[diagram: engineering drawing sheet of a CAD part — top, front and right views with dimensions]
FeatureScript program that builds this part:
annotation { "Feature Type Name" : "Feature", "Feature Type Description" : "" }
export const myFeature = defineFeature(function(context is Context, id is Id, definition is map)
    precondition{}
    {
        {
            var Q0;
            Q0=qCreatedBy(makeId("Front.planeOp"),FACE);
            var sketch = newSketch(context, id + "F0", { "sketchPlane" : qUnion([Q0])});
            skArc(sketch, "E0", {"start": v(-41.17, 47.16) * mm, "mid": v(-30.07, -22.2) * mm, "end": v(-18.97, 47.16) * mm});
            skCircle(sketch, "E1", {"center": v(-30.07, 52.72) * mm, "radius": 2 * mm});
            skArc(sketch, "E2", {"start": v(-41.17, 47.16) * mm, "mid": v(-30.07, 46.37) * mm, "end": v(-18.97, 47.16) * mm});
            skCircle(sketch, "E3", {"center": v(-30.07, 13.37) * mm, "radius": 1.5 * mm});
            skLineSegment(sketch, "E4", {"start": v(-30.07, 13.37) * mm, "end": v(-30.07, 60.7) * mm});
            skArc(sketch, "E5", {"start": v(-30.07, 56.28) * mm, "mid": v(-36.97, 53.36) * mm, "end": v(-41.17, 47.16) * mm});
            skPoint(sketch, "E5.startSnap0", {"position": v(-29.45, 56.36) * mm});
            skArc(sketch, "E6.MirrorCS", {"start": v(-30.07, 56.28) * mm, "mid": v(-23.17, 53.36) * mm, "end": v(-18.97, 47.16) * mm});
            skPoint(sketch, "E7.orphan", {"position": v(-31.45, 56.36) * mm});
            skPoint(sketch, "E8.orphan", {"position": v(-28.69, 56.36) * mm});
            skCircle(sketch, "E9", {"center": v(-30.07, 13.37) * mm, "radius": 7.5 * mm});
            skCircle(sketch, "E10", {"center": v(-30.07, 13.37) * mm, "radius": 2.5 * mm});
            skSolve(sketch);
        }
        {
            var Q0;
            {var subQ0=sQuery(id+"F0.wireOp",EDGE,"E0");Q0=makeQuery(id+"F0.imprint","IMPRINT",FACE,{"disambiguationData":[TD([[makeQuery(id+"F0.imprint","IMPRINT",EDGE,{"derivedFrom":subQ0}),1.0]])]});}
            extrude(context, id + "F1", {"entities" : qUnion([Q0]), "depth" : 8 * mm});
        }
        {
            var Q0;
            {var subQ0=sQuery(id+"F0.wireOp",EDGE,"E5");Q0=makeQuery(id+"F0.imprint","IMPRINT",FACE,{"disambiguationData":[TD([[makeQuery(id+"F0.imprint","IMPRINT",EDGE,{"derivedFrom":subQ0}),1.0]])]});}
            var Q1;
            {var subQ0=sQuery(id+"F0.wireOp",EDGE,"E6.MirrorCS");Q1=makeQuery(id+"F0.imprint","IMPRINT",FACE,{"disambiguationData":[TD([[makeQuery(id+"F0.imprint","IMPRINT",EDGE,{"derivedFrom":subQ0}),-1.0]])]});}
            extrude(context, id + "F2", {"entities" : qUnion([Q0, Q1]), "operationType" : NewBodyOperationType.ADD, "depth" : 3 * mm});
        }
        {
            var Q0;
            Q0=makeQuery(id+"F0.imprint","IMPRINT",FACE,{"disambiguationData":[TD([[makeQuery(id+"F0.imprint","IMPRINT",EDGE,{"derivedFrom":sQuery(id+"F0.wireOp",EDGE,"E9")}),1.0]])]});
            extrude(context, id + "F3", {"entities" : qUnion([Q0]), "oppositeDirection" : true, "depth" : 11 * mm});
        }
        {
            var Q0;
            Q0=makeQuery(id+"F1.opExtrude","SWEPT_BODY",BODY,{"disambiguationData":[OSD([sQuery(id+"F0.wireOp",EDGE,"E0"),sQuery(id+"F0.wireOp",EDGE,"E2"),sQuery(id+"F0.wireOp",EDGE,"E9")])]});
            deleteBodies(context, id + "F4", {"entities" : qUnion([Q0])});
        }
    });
--
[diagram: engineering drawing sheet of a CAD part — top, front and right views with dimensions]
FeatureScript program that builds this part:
--
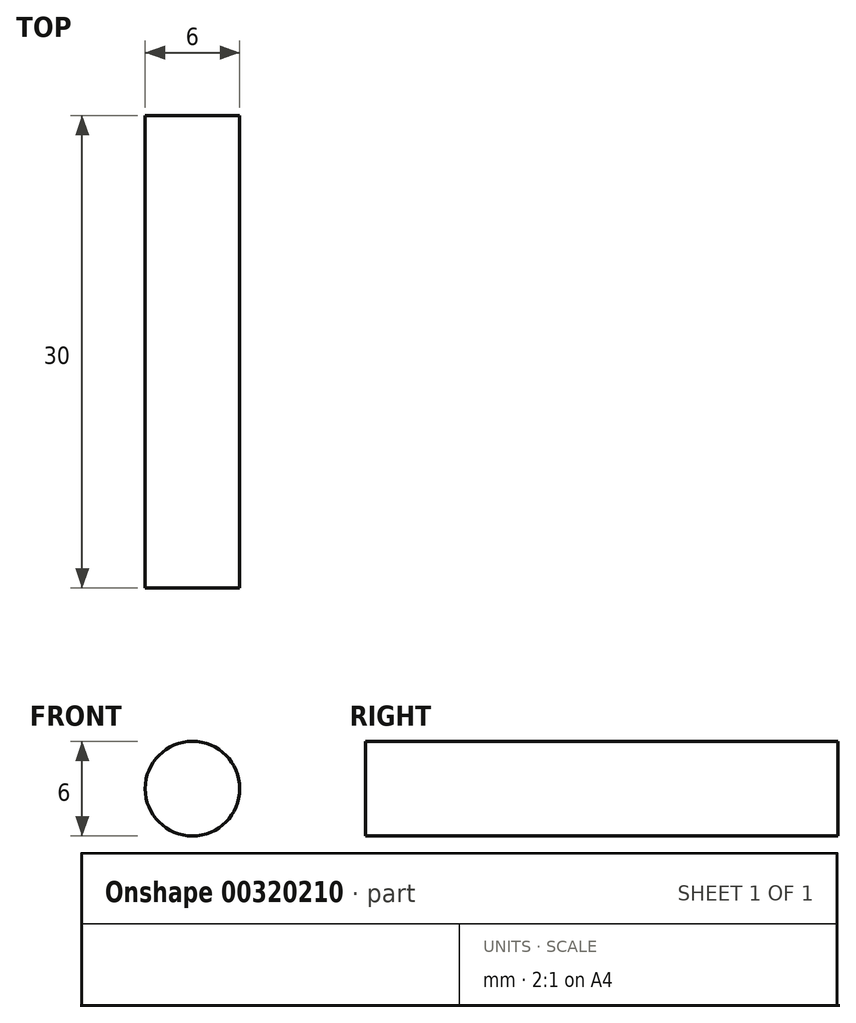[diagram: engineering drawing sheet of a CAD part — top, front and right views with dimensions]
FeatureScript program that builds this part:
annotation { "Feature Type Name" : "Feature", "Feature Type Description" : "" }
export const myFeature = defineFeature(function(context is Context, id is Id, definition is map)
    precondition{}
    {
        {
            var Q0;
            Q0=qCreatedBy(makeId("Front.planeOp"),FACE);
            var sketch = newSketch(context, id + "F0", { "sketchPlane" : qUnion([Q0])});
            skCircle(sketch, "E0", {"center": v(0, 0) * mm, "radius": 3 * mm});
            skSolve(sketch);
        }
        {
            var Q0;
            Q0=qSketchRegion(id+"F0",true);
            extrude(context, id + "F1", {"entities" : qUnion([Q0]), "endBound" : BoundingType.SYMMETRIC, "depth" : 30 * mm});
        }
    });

(DIRECTION): Find each line in the records that contains the string "depth", and copy those lines out in full.

(SOLUTION TO THIS TASK):
            extrude(context, id + "F1", {"entities" : qUnion([Q0]), "depth" : 8 * mm});
            extrude(context, id + "F2", {"entities" : qUnion([Q0, Q1]), "operationType" : NewBodyOperationType.ADD, "depth" : 3 * mm});
            extrude(context, id + "F3", {"entities" : qUnion([Q0]), "oppositeDirection" : true, "depth" : 11 * mm});
            extrude(context, id + "F1", {"entities" : qUnion([Q0]), "endBound" : BoundingType.SYMMETRIC, "depth" : 30 * mm});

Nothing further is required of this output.